Medicine

Antibiotics in children under two linked to increased risk of chronic conditions

This post originally appeared on Medical News Bulletin.

Rutgers researchers say that children under age two who take multiple antibiotic courses are more at risk of developing chronic conditions. 

Scientists raised concern about exposure to antibiotics at an early age due to the impact antibiotics have on the microbiome. The microbiome is a collection of trillions of microorganisms (such as bacteria, fungi, and viruses) that inhabit a particular environment – such as the gut microbiome. The microbiome is thought to play a critical role in immunity, metabolism, and behavior during the stages of early childhood development. With an increasing prevalence of health conditions with a childhood-onset, such as asthma, allergies, and obesity, researchers decided to see if there is a link between antibiotics and chronic illnesses.

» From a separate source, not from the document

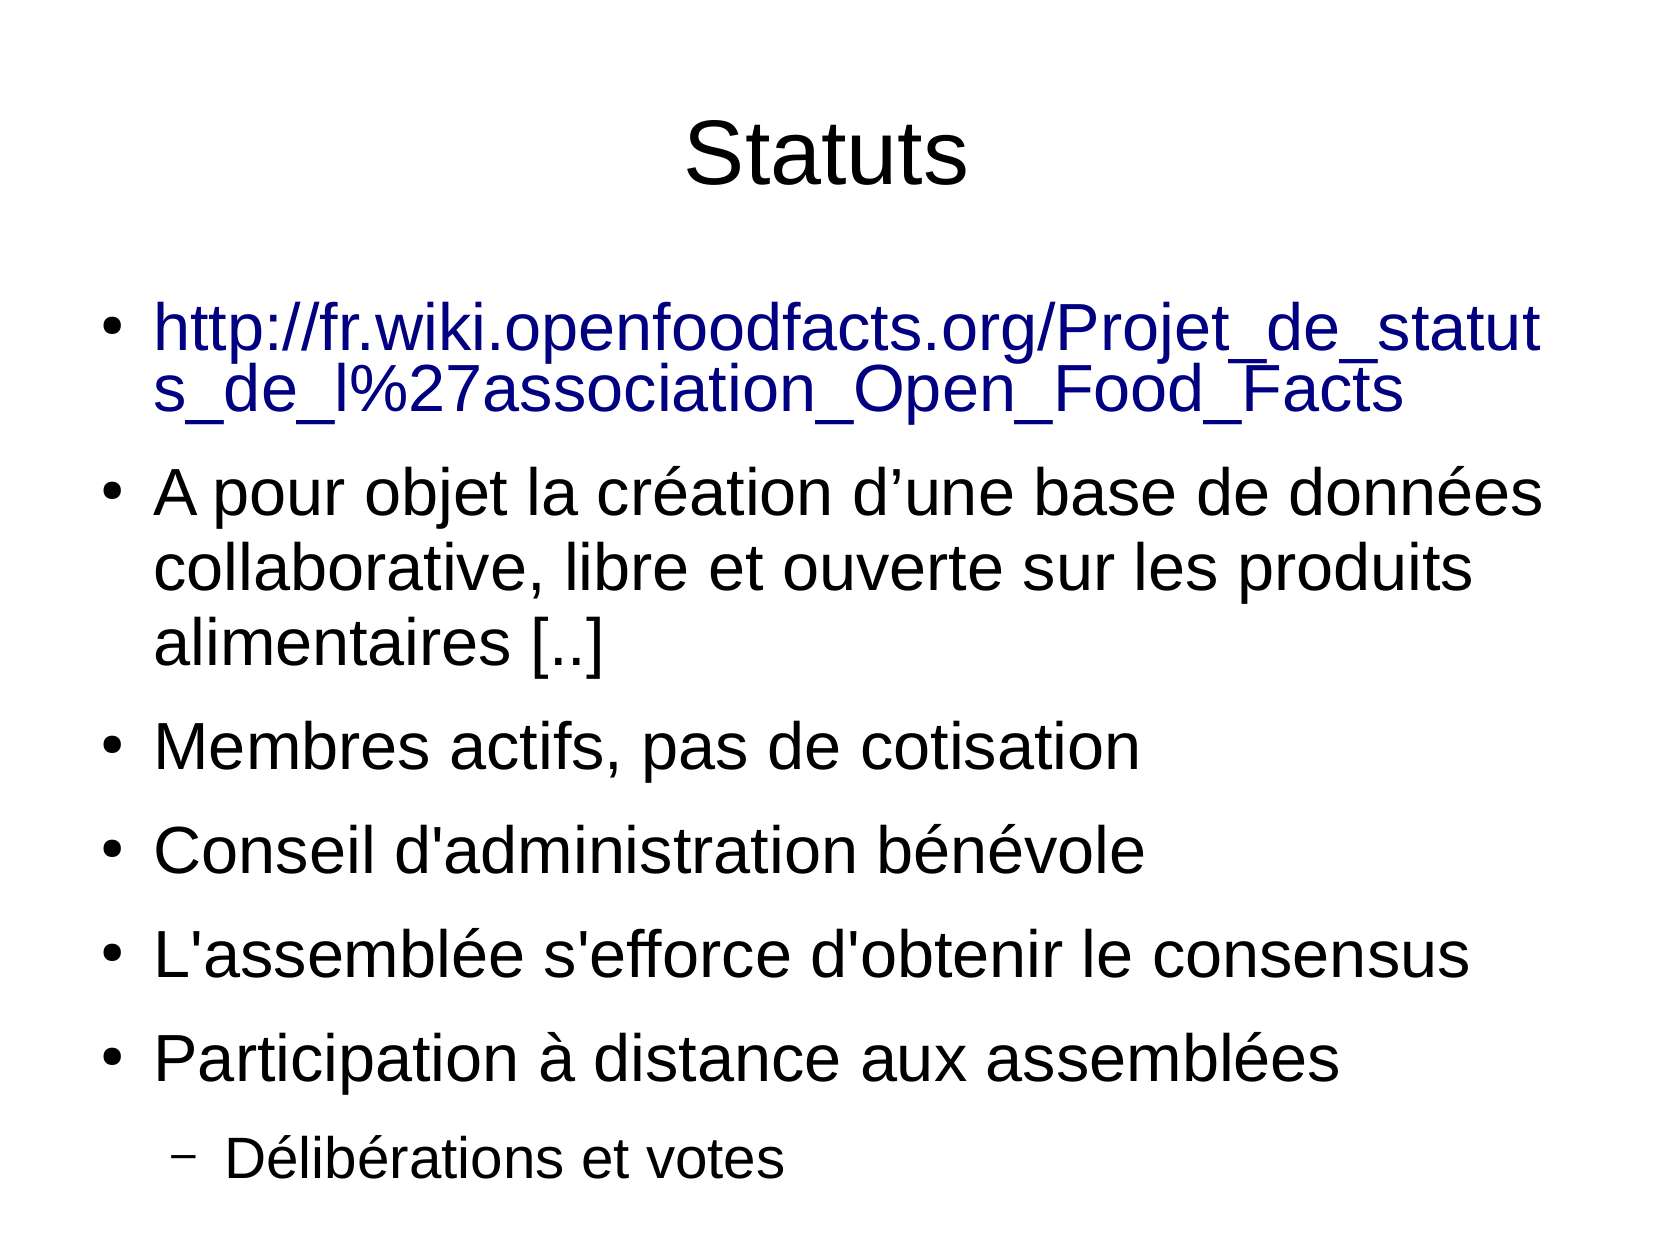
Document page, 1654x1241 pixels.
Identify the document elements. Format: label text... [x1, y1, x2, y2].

title Statuts [82, 49, 1571, 257]
list http://fr.wiki.openfoodfacts.org/Projet_de_statuts_de_l%27association_Open_Food_Facts A pour objet la création d’une base de données collaborative, libre et ouverte sur les produits alimentaires [..] Membres actifs, pas de cotisation Conseil d'administration bénévole L'assemblée s'efforce d'obtenir le consensus Participation à distance aux assemblées Délibérations et votes [82, 290, 1571, 1126]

Published in the journal Mayo Clinic Proceedings, the researchers looked at 14,572 children born in Olmsted County, Minnesota, the United States between 2003 and 2011. 70% of these children received at least one antibiotic prescription within their first two years of life, most commonly for respiratory or ear infections. Researchers performed an analysis to assess the impact of antibiotic exposure on the risk of several adverse health conditions.

Results showed links between early antibiotic exposure and an increased risk of childhood-onset asthma, allergic rhinitis, atopic dermatitis, celiac disease, overweight, obesity, and attention deficit hyperactivity disorder. Previous studies have looked at the association of antibiotics with single diseases. This is the first study of its kind to look at the association across many diseases.

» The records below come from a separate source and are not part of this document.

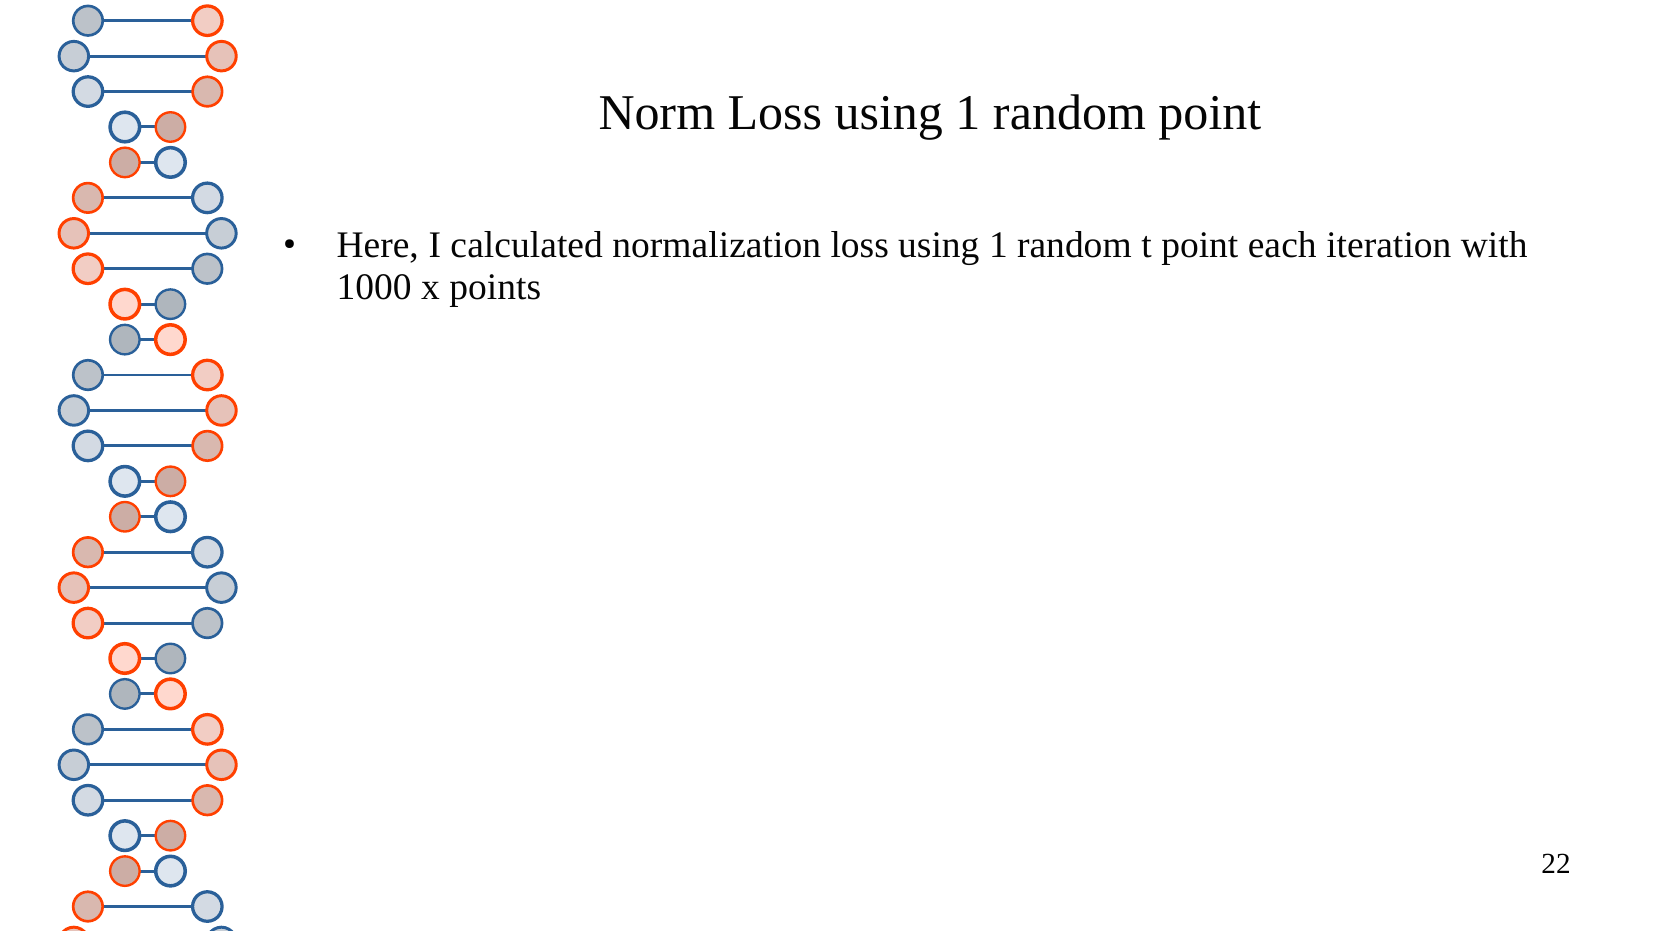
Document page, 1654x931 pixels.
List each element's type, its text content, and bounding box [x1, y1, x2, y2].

list Here, I calculated normalization loss using 1 random t point each iteration with 1000 x points [265, 224, 1595, 764]
title Norm Loss using 1 random point [265, 35, 1595, 189]
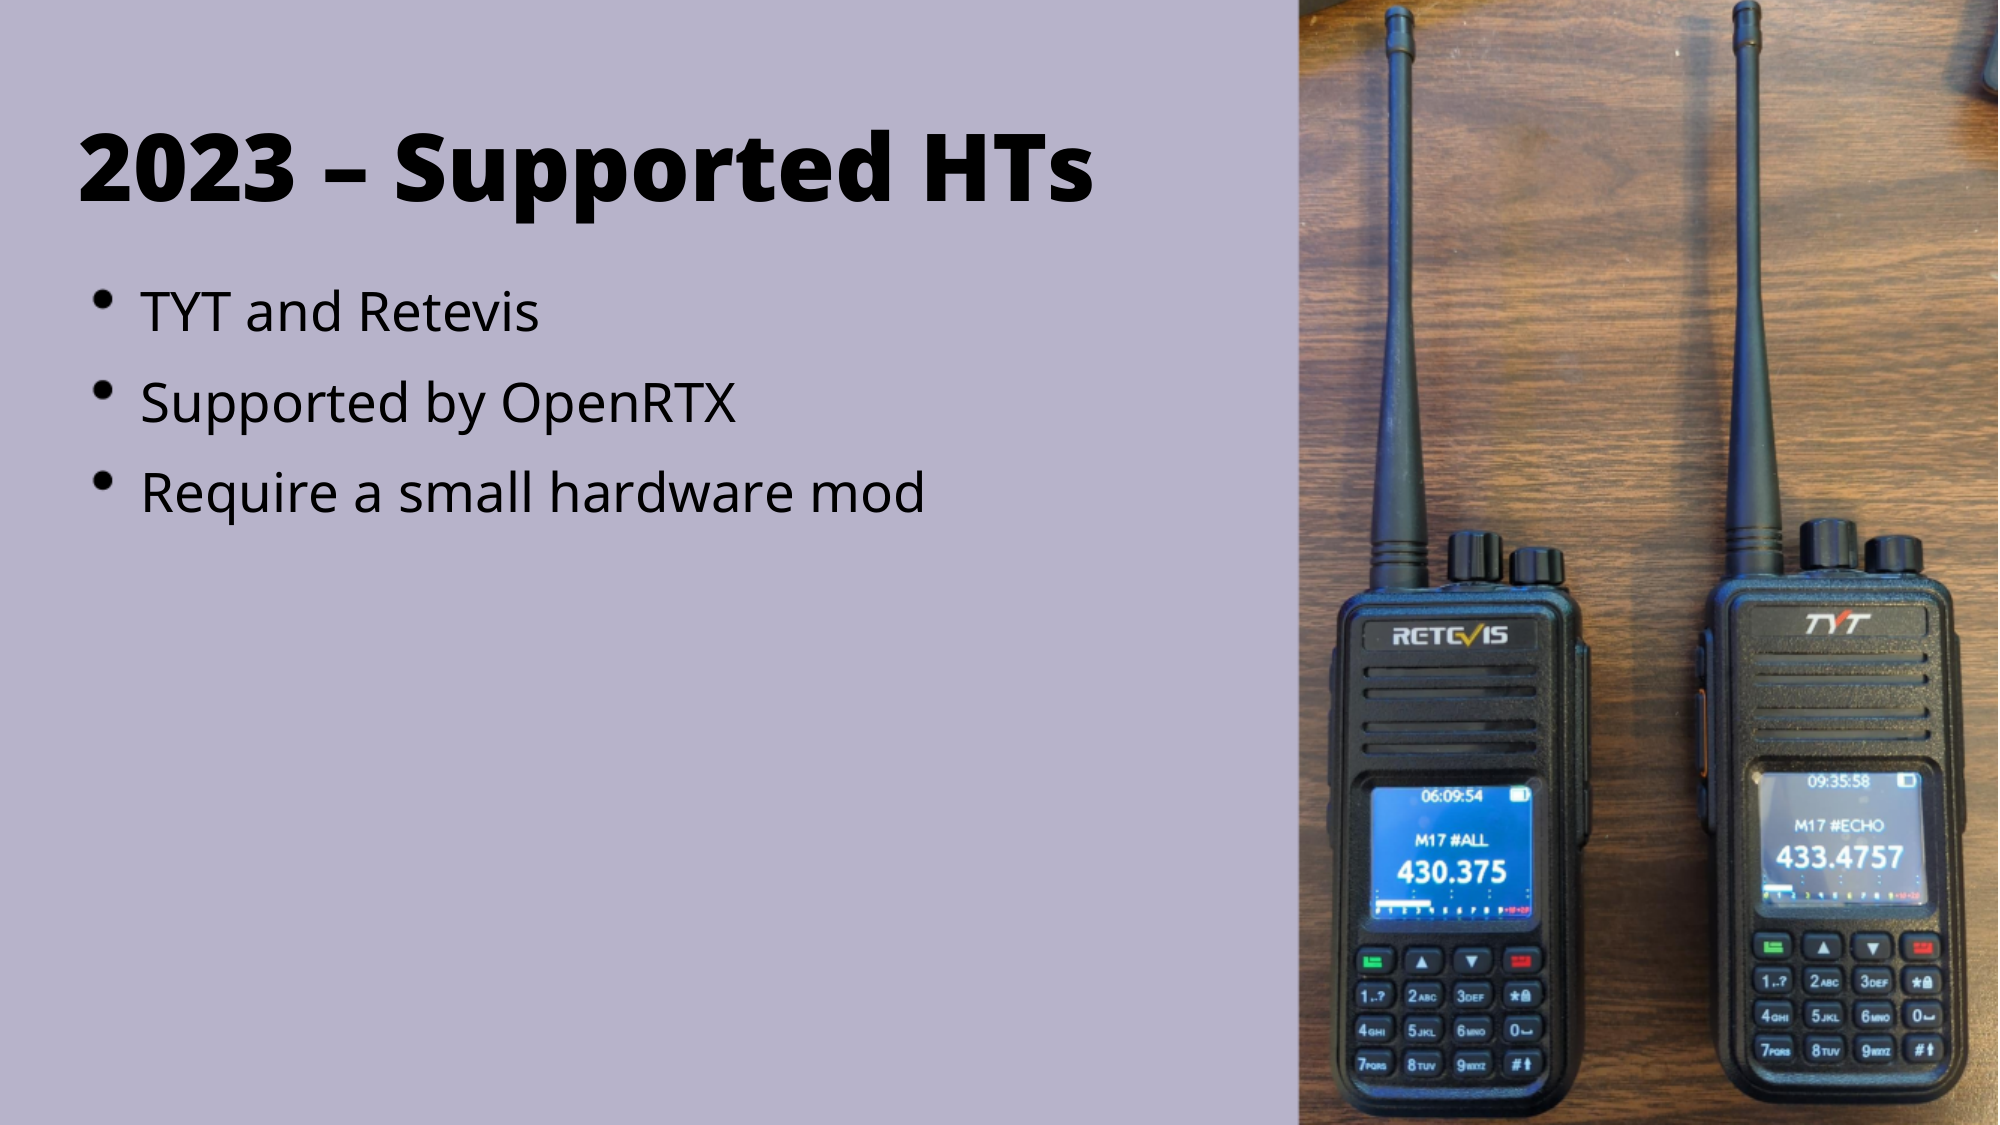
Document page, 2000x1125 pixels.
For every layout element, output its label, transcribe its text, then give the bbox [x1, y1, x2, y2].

text_box Supported by OpenRTX [140, 363, 716, 419]
text_box TYT and Retevis [140, 273, 534, 328]
text_box Require a small hardware mod [140, 454, 868, 510]
text_box 2023 – Supported HTs [78, 101, 1027, 195]
picture [0, 0, 1998, 1125]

Researchers also found that the risk increased with multiple antibiotic courses and when given earlier in life – most notably when given within the first six months. Children exposed to several courses of antibiotics were also more likely to develop combinations of conditions. The effects varied across the different antibiotics. Researchers linked Cephalosporins (used to treat bacterial infections) to a higher risk of multiple diseases, including autism and food allergies.

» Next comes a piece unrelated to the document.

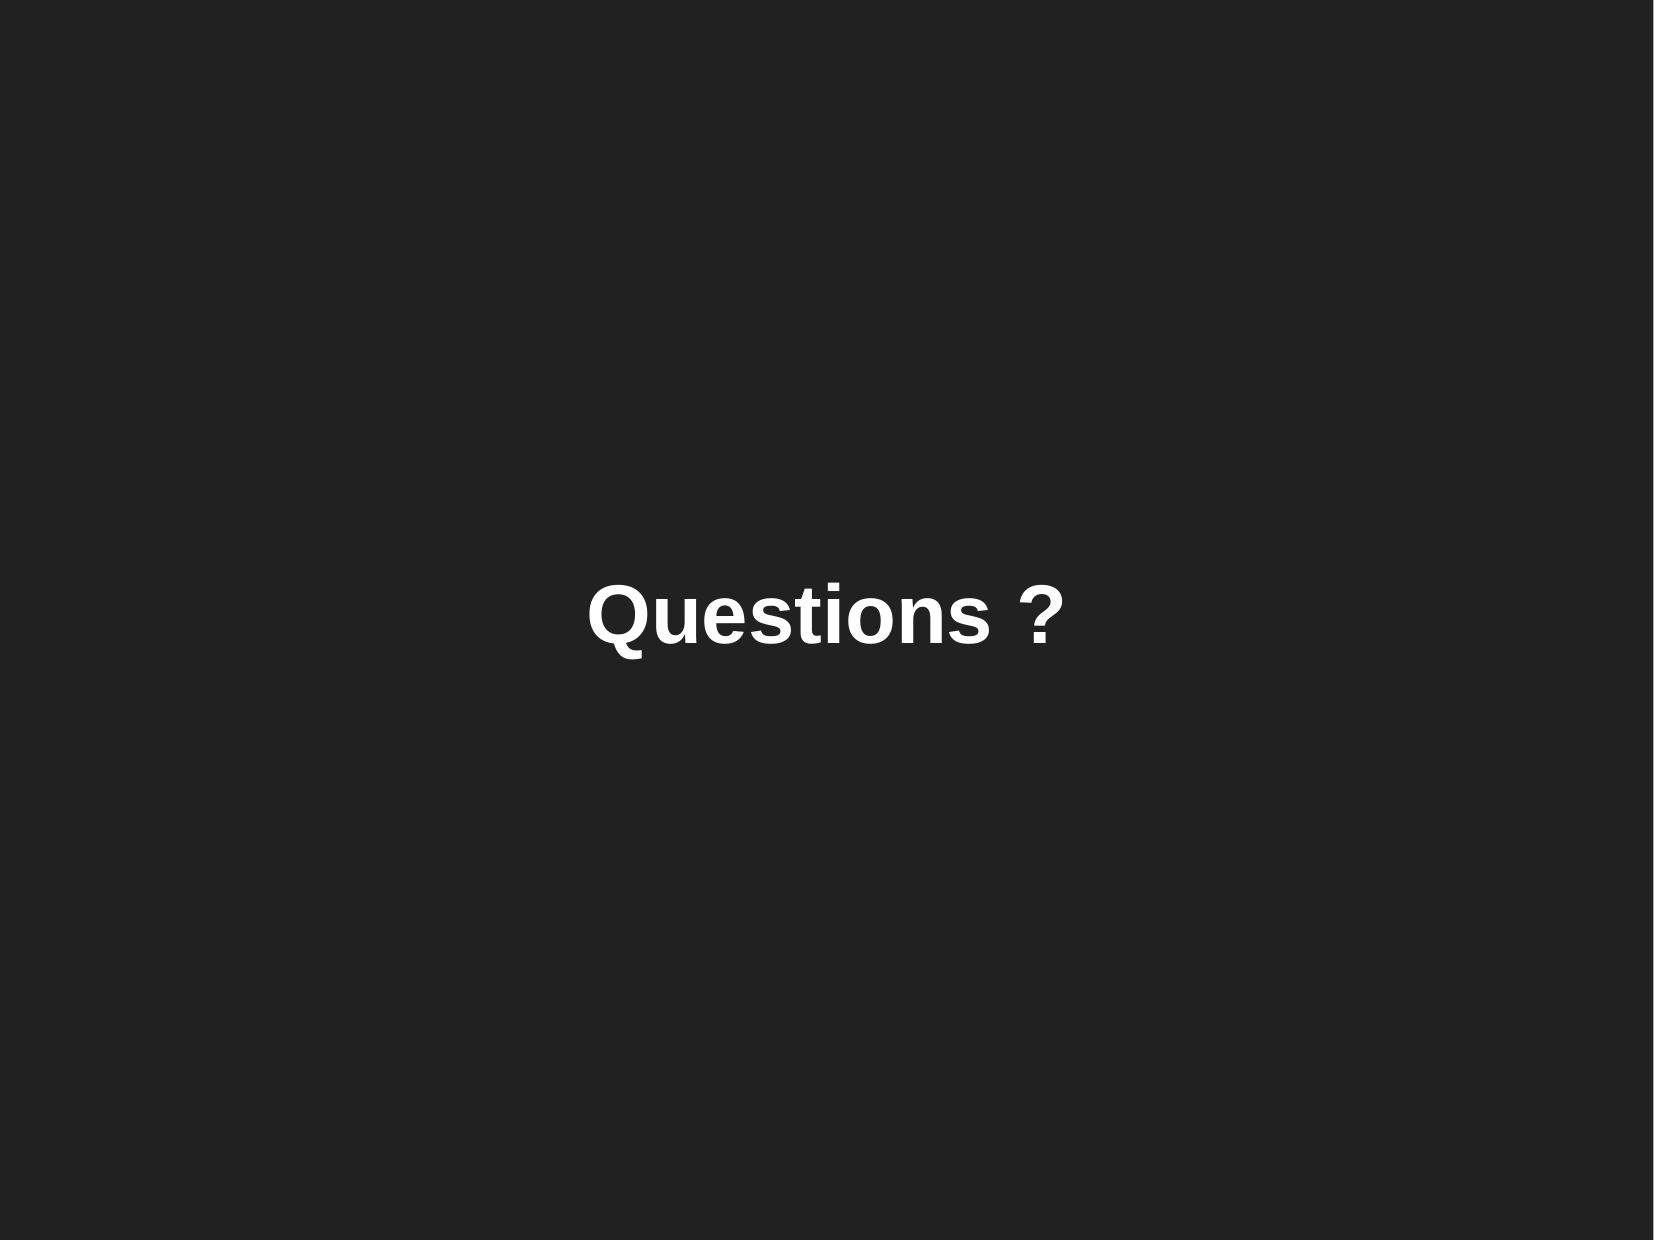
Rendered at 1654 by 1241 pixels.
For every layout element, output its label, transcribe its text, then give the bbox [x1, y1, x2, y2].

The findings are consistent with the concern that antibiotics can affect the microbiome composition and impact immunity development. Scientists state that additional research is needed to establish guidelines to optimize the benefit and minimize the risk of antibiotic use in children.

References:

Aversa, Z., Atkinson, E., Schafer, M., Theiler, R., Rocca, W., Blaser, M. and LeBrasseur, N., 2020. Association of Infant Antibiotic Exposure With Childhood Health Outcomes. Mayo Clinic Proceedings,.